For Brown, this is representative of Bona’s, as “pax et bonum” means ‘peace and all good.’ He said the picture is not only a sentimental reminder of his trip, but where he made connections to the origins of peace and all good.
“I have a better understanding of the university’s traditions and why it’s a part of the Franciscan tradition,” he said.

(5) As you continue around his room, on the top shelf of his bookcase in the corner of his office is every All Bonaventure Reads book since the program began with each author’s signature.
“I’m still looking for a way to display them so they’re out and available because in my old office in Fal, the covers of the books were on the wall and we moved those out into the main hallway as a public display,” Brown said.

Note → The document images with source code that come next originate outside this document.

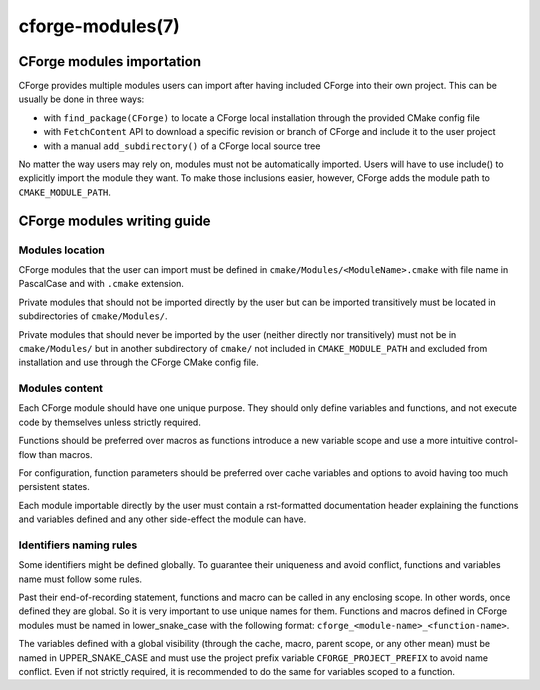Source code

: .. cmake-manual-description: CForge Modules Reference

cforge-modules(7)
*****************

.. only:: html

   .. contents::

CForge modules importation
--------------------------

CForge provides multiple modules users can import after having included CForge
into their own project. This can be usually be done in three ways:

* with ``find_package(CForge)`` to locate a CForge local installation through
  the provided CMake config file
* with ``FetchContent`` API to download a specific revision or branch of CForge
  and include it to the user project
* with a manual ``add_subdirectory()`` of a CForge local source tree

No matter the way users may rely on, modules must not be automatically imported.
Users will have to use include() to explicitly import the module they want.
To make those inclusions easier, however, CForge adds the module path to
``CMAKE_MODULE_PATH``.


CForge modules writing guide
----------------------------

Modules location
^^^^^^^^^^^^^^^^

CForge modules that the user can import must be defined in
``cmake/Modules/<ModuleName>.cmake`` with file name in PascalCase and with
``.cmake`` extension.

Private modules that should not be imported directly by the user but can be
imported transitively must be located in subdirectories of ``cmake/Modules/``.

Private modules that should never be imported by the user (neither directly nor
transitively) must not be in ``cmake/Modules/`` but in another subdirectory of
``cmake/`` not included in ``CMAKE_MODULE_PATH`` and excluded from installation
and use through the CForge CMake config file.

Modules content
^^^^^^^^^^^^^^^

Each CForge module should have one unique purpose. They should only define
variables and functions, and not execute code by themselves unless strictly
required.

Functions should be preferred over macros as functions introduce a new variable
scope and use a more intuitive control-flow than macros.

For configuration, function parameters should be preferred over cache
variables and options to avoid having too much persistent states.

Each module importable directly by the user must contain a rst-formatted
documentation header explaining the functions and variables defined and any
other side-effect the module can have.

Identifiers naming rules
^^^^^^^^^^^^^^^^^^^^^^^^

Some identifiers might be defined globally. To guarantee their uniqueness and
avoid conflict, functions and variables name must follow some rules.

Past their end-of-recording statement, functions and macro can be called
in any enclosing scope. In other words, once defined they are global.
So it is very important to use unique names for them.
Functions and macros defined in CForge modules must be named in lower_snake_case
with the following format: ``cforge_<module-name>_<function-name>``.

The variables defined with a global visibility (through the cache, macro,
parent scope, or any other mean) must be named in UPPER_SNAKE_CASE and must use
the project prefix variable ``CFORGE_PROJECT_PREFIX`` to avoid name conflict.
Even if not strictly required, it is recommended to do the same for variables
scoped to a function.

(6) Hanging from the lamp in the back corner on the other side of his office are two tassels, from the graduating classes of 2013 and 2014. As the class advisor for those two years, Brown worked closely with the class officers and watched them progress from freshman to senior year.
“It was fun working with them through all the senior events, commencement events and activities, so I kept the tassels from each of those years,” he said.

(7) On the edge of his desk sits a wooden box filled with four different silver toys and a maze, which Brown recently brought into his office from a box he unpacked in his apartment. Since bringing it to his office, Brown said he mainly uses it when someone is talking with him.
“If a student is coming by and we’re talking about something, they can pick up one of those puzzles and fidget while we go through whatever we’re going through.”
However, Brown also uses them as a time killer. He said one of the toys he’s only been able to solve four times, and the most recent time, he didn’t even realize he had completed it.
“All of a sudden, it works,” he said. “Like this morning, I was talking with a grad student and fidgeting with it and then it was apart in my hands and I didn’t even know how it happened.”
Anyone who walks into Brown’s office can clearly see how it’s filled with items relating to his time at Bonaventure, whether it be a banner he has hanging up on his wall, a painting from the Quick Center or endless mementos of his different roles on campus.